Document segment:

--------

Resources for new R&D is one answer. But R&D needs both resources and one or more pathways that are ambitious yet viable in a multi-stakeholder and highly uncertain environment. Hence if decision-makers in government and industry want to overcome our asymmetrical cyber challenge, they need diverse, committed subject matter expertise to chart the right course and create a broad, long-term picture of future global risks and opportunities that captures the needs of all stakeholders of CPHS.

Identifying research priorities for R&D is the function of the Engineering Research Visioning Alliance (ERVA), an initiative funded by the U.S. National Science Foundation (NSF). In August 2022, ERVA held one of its visioning events on the theme of “unhackable infrastructure,” convening dozens of the top experts in cybersecurity in the nation. The experts arrived at a consensus about the requirements that future resilient infrastructure must satisfy. These include the ability of CHPS to ensure safety, security, and trust in essential systems and services, while maintaining practical usability; and the capacity to adapt to unexpected changes while maintaining robustness and trustworthiness in a range of situations, including actively resisting adversaries (both known and unknown). The group identified gaps in today’s security technologies and formulated new ideas and visions that will be instrumental in steering future research toward areas of much-needed innovation to ensure resilient and trustworthy CPHS.

The resulting report identified research directions within five concrete areas for R&D efforts with the goal of addressing the thorniest challenges in security engineering. Each area produced an array of specific engineering topics to catalyze engineering research for a more secure and resilient world. The experts highlighted ways in which these topics should be contextualized in various domains (e.g., energy, transportation, supply chains, health care systems), considering domain-specific design and functional requirements of CPHS, and unambiguous specification of safety, security, and resiliency requirements for all stakeholders.

--------

Your tasks:
1. Answer these questions using the infrastructure security passage:
(a) Which agency funds the Engineering Research Visioning Alliance?
(b) In what month and year did ERVA hold its visioning event, and what was its theme?
(c) In how many concrete areas did the resulting report identify research directions?
2. List every domain that the infrastructure security passage gives as an example of where the engineering topics should be contextualized.
3. Turn the paragraph of the infrastructure security passage that begins "The resulting report identified" into a short bulleted list that keeps its main facts.

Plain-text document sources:
--------

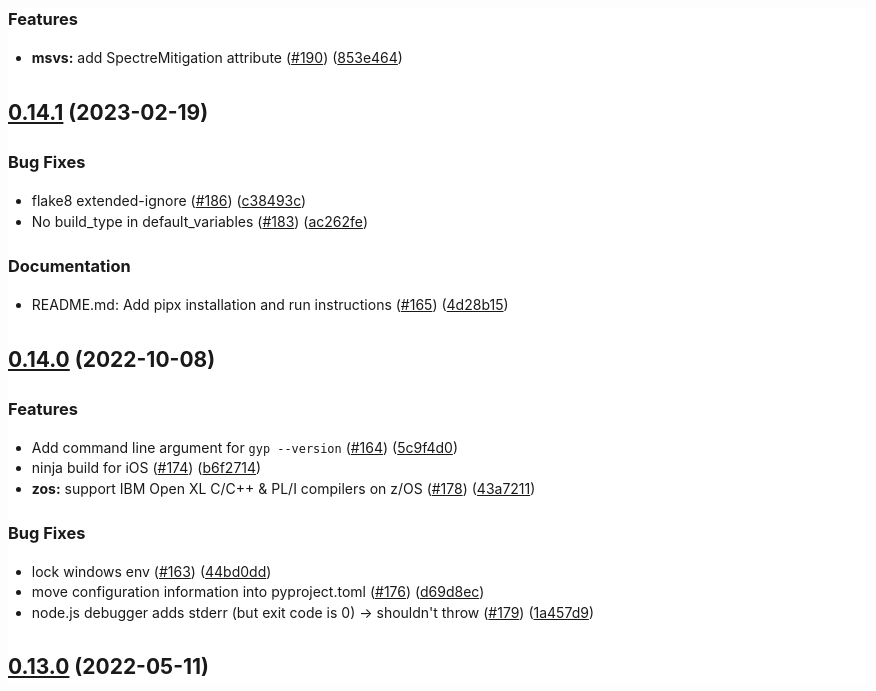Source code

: 
### Features

* **msvs:** add SpectreMitigation attribute ([#190](https://github.com/nodejs/gyp-next/issues/190)) ([853e464](https://github.com/nodejs/gyp-next/commit/853e4643b6737224a5aa0720a4108461a0230991))

## [0.14.1](https://github.com/nodejs/gyp-next/compare/v0.14.0...v0.14.1) (2023-02-19)


### Bug Fixes

* flake8 extended-ignore ([#186](https://github.com/nodejs/gyp-next/issues/186)) ([c38493c](https://github.com/nodejs/gyp-next/commit/c38493c2556aa63b6dc40ab585c18aef5ca270d3))
* No build_type in default_variables ([#183](https://github.com/nodejs/gyp-next/issues/183)) ([ac262fe](https://github.com/nodejs/gyp-next/commit/ac262fe82453c4e8dc47529338d157eb0b5ec0fb))


### Documentation

* README.md: Add pipx installation and run instructions ([#165](https://github.com/nodejs/gyp-next/issues/165)) ([4d28b15](https://github.com/nodejs/gyp-next/commit/4d28b155568dc35f11c7f86124d1dd42ba428bed))

## [0.14.0](https://github.com/nodejs/gyp-next/compare/v0.13.0...v0.14.0) (2022-10-08)


### Features

* Add command line argument for `gyp --version` ([#164](https://github.com/nodejs/gyp-next/issues/164)) ([5c9f4d0](https://github.com/nodejs/gyp-next/commit/5c9f4d05678dd855e18ed2327219e5d18e5374db))
* ninja build for iOS ([#174](https://github.com/nodejs/gyp-next/issues/174)) ([b6f2714](https://github.com/nodejs/gyp-next/commit/b6f271424e0033d7ed54d437706695af2ba7a1bf))
* **zos:** support IBM Open XL C/C++ & PL/I compilers on z/OS ([#178](https://github.com/nodejs/gyp-next/issues/178)) ([43a7211](https://github.com/nodejs/gyp-next/commit/43a72110ae3fafb13c9625cc7a969624b27cda47))


### Bug Fixes

* lock windows env ([#163](https://github.com/nodejs/gyp-next/issues/163)) ([44bd0dd](https://github.com/nodejs/gyp-next/commit/44bd0ddc93ea0b5770a44dd326a2e4ae62c21442))
* move configuration information into pyproject.toml ([#176](https://github.com/nodejs/gyp-next/issues/176)) ([d69d8ec](https://github.com/nodejs/gyp-next/commit/d69d8ece6dbff7af4f2ea073c9fd170baf8cb7f7))
* node.js debugger adds stderr (but exit code is 0) -> shouldn't throw ([#179](https://github.com/nodejs/gyp-next/issues/179)) ([1a457d9](https://github.com/nodejs/gyp-next/commit/1a457d9ed08cfd30c9fa551bc5cf0d90fb583787))

## [0.13.0](https://www.github.com/nodejs/gyp-next/compare/v0.12.1...v0.13.0) (2022-05-11)
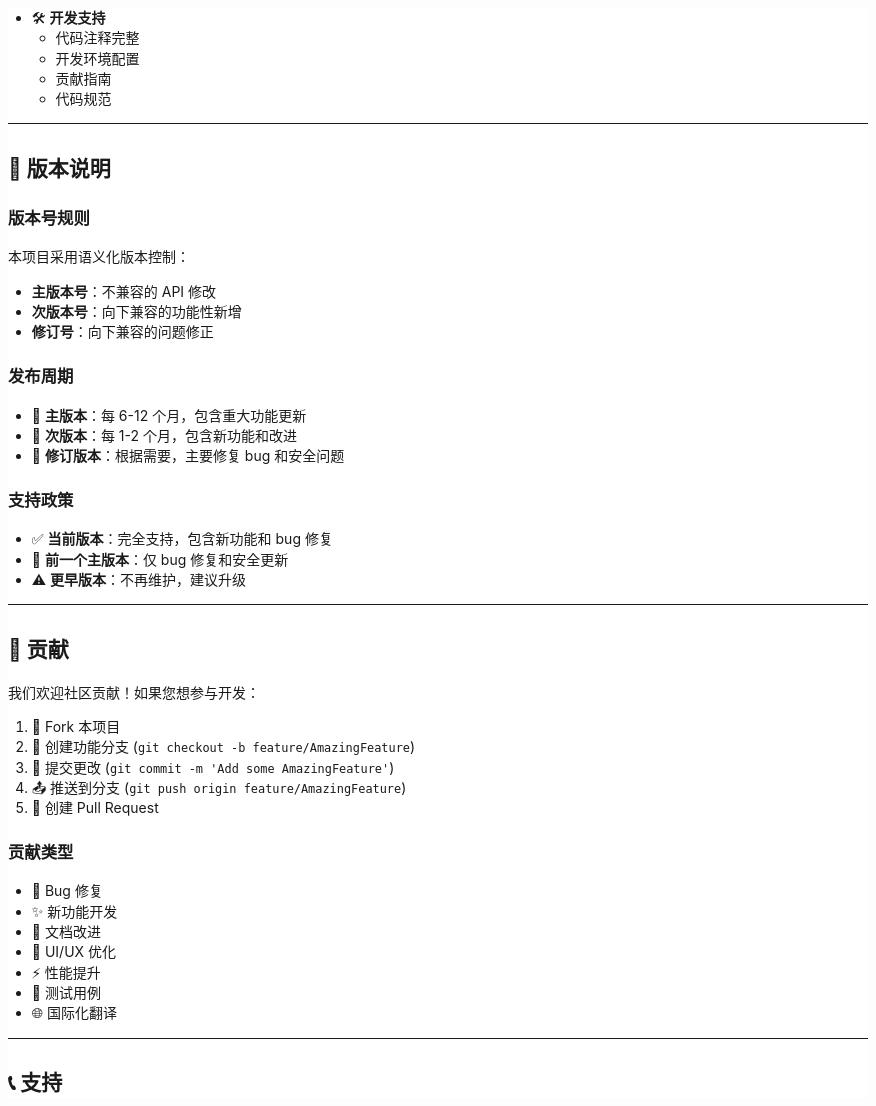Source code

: - 🛠️ **开发支持**
  - 代码注释完整
  - 开发环境配置
  - 贡献指南
  - 代码规范

---

## 🔄 版本说明

### 版本号规则
本项目采用语义化版本控制：
- **主版本号**：不兼容的 API 修改
- **次版本号**：向下兼容的功能性新增
- **修订号**：向下兼容的问题修正

### 发布周期
- 🚀 **主版本**：每 6-12 个月，包含重大功能更新
- 🔄 **次版本**：每 1-2 个月，包含新功能和改进
- 🐛 **修订版本**：根据需要，主要修复 bug 和安全问题

### 支持政策
- ✅ **当前版本**：完全支持，包含新功能和 bug 修复
- 🔧 **前一个主版本**：仅 bug 修复和安全更新
- ⚠️ **更早版本**：不再维护，建议升级

---

## 🤝 贡献

我们欢迎社区贡献！如果您想参与开发：

1. 🍴 Fork 本项目
2. 🌿 创建功能分支 (`git checkout -b feature/AmazingFeature`)
3. 💾 提交更改 (`git commit -m 'Add some AmazingFeature'`)
4. 📤 推送到分支 (`git push origin feature/AmazingFeature`)
5. 🔄 创建 Pull Request

### 贡献类型
- 🐛 Bug 修复
- ✨ 新功能开发
- 📖 文档改进
- 🎨 UI/UX 优化
- ⚡ 性能提升
- 🧪 测试用例
- 🌐 国际化翻译

---

## 📞 支持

--------

Expected responses:
1.
(a) The U.S. National Science Foundation (NSF).
(b) August 2022, on the theme of "unhackable infrastructure."
(c) Five.

2.
- Energy
- Transportation
- Supply chains
- Health care systems

3.
- The report identified research directions in five concrete areas for R&D, aimed at the thorniest challenges in security engineering.
- Each area produced specific engineering topics meant to catalyze research for a more secure and resilient world.
- The experts said these topics should be contextualized in domains such as energy, transportation, supply chains, and health care systems.
- This contextualization should consider the domain-specific design and functional requirements of CPHS.
- It should also give an unambiguous specification of safety, security, and resiliency requirements for all stakeholders.